Ziel: Kopiere bitte aus dem Newsletter wortgetreu den Abschnitt zwischen "Gleichzeitig ist uns" und "dekolonisierte Gesellschaft streiten.", beide eingeschlossen.

Vorliegender Text:
============

Newsletter
Newsletter Decolonize Berlin (6/2025)
Liebes Bündnis,
liebe Mitstreiter*innen,
zum Jahresabschluss möchten wir uns als Decolonize Berlin herzlich bei euch bedanken. Euer kontinuierliches dekoloniales Engagement, eure Zeit, eure Perspektiven und eure Beharrlichkeit haben auch in diesem Jahr maßgeblich dazu beigetragen, koloniale Kontinuitäten sichtbar zu machen und rassistischen Strukturen entgegenzutreten.
2025 hat erneut gezeigt, dass gemeinsames, beharrliches, ausdauerndes Engagement Wirkung entfaltet: Besonders die Umbenennung der M*Straße in die Anton-Wilhelm-Amo-Straße markiert einen bedeutenden Schritt: einen längst überfälligen Prozess kritischer Auseinandersetzung mit Rassismus und kolonialen Kontinuitäten im öffentlichen Raum. Über Jahrzehnte hinweg wurde der ehemalige Straßenname von Initiativen, zivilgesellschaftlichen Akteur*innen und Wissenschaftler*innen kritisiert – als sichtbares Symbol kolonialer Denkweisen, das Menschen afrikanischer Herkunft herabwürdigt und rassistische Fremdzuschreibungen reproduziert. Dieser Erfolg macht deutlich, welches Veränderungspotenzial zivilgesellschaftlicher Druck entfalten kann.
Gleichzeitig ist uns bewusst: Mit einzelnen Erfolgen ist es nicht getan. Koloniale Gewaltverhältnisse wirken fort – in Institutionen, im öffentlichen Raum, in Wissensproduktionen und im Alltag. Umso wichtiger ist es, dass wir auch im kommenden Jahr gemeinsam dranbleiben, uns gegenseitig stärken und weiterhin für eine gerechte, dekolonisierte Gesellschaft streiten.
Wir freuen uns darauf, auch 2026 gemeinsam mit euch solidarisch an diesen Herausforderungen zu arbeiten, rassistische Strukturen zu hinterfragen und koloniale Kontinuitäten weiter aufzubrechen.
In der Koordinierungsstelle haben wir uns mit vielen Themen beschäftigt, unsere Forderungen und Maßnahmen u.a. beim bundesweiten Vernetzungstreffen diskutiert und weiterentwickelt. Bald könnt ihr unseren Jahresbericht 2025 auf unserer Website herunterladen.
Für die kommenden Tage wünschen wir euch erholsame Feiertage, Zeit zum Durchatmen und einen kraftgebenden Jahresabschluss und einen guten Start ins neue Jahr!

============

Gespeicherte Daten:
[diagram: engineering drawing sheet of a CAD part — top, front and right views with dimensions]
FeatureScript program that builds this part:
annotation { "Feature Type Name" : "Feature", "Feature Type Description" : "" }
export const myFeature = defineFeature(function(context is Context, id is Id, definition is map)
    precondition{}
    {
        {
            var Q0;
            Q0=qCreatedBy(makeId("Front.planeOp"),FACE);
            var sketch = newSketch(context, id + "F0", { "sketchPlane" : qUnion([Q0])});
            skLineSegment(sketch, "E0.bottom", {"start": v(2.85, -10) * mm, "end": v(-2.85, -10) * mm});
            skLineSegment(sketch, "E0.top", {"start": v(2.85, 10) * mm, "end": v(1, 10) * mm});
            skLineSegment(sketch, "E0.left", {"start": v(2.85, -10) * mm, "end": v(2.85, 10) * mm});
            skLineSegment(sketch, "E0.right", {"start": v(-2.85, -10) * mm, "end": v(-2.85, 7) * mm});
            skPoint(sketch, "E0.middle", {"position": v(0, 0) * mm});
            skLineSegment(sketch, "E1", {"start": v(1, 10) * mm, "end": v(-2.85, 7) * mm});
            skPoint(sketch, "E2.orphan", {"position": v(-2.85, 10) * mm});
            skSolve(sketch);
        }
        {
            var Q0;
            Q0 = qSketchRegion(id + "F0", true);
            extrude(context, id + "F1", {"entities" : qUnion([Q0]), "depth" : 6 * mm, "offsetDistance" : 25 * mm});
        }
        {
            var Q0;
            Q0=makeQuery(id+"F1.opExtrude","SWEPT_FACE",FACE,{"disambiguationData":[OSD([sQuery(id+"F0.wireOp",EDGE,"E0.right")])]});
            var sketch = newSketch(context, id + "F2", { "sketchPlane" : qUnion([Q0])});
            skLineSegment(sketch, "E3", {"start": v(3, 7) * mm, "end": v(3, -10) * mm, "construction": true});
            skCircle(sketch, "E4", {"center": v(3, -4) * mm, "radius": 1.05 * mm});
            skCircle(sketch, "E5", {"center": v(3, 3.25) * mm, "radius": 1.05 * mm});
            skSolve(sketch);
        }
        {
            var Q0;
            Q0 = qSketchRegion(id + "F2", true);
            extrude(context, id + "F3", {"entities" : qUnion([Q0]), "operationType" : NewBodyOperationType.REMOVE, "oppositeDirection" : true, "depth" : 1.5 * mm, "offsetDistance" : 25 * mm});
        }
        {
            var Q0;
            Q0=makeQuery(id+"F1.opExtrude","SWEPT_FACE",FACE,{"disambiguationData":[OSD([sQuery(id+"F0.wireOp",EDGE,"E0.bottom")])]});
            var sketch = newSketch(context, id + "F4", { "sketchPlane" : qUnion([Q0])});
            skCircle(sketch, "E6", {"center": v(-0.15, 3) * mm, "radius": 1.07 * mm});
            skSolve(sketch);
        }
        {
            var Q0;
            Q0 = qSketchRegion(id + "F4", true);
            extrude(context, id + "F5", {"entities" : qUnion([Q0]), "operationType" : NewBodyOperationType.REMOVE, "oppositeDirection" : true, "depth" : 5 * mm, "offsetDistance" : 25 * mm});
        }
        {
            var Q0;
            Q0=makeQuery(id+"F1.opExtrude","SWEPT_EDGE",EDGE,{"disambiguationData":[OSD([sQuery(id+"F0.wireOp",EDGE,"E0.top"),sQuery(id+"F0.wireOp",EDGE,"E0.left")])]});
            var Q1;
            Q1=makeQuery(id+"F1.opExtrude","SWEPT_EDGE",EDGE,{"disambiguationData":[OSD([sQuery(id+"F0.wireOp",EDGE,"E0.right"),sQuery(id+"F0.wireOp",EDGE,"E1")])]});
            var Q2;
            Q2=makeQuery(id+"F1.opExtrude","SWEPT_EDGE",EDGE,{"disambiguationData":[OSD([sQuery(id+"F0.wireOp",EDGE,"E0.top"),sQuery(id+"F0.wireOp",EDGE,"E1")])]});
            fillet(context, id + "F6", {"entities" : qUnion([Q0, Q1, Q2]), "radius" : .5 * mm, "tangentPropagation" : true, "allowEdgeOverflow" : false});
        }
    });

============

Endergebnis:
Gleichzeitig ist uns bewusst: Mit einzelnen Erfolgen ist es nicht getan. Koloniale Gewaltverhältnisse wirken fort – in Institutionen, im öffentlichen Raum, in Wissensproduktionen und im Alltag. Umso wichtiger ist es, dass wir auch im kommenden Jahr gemeinsam dranbleiben, uns gegenseitig stärken und weiterhin für eine gerechte, dekolonisierte Gesellschaft streiten.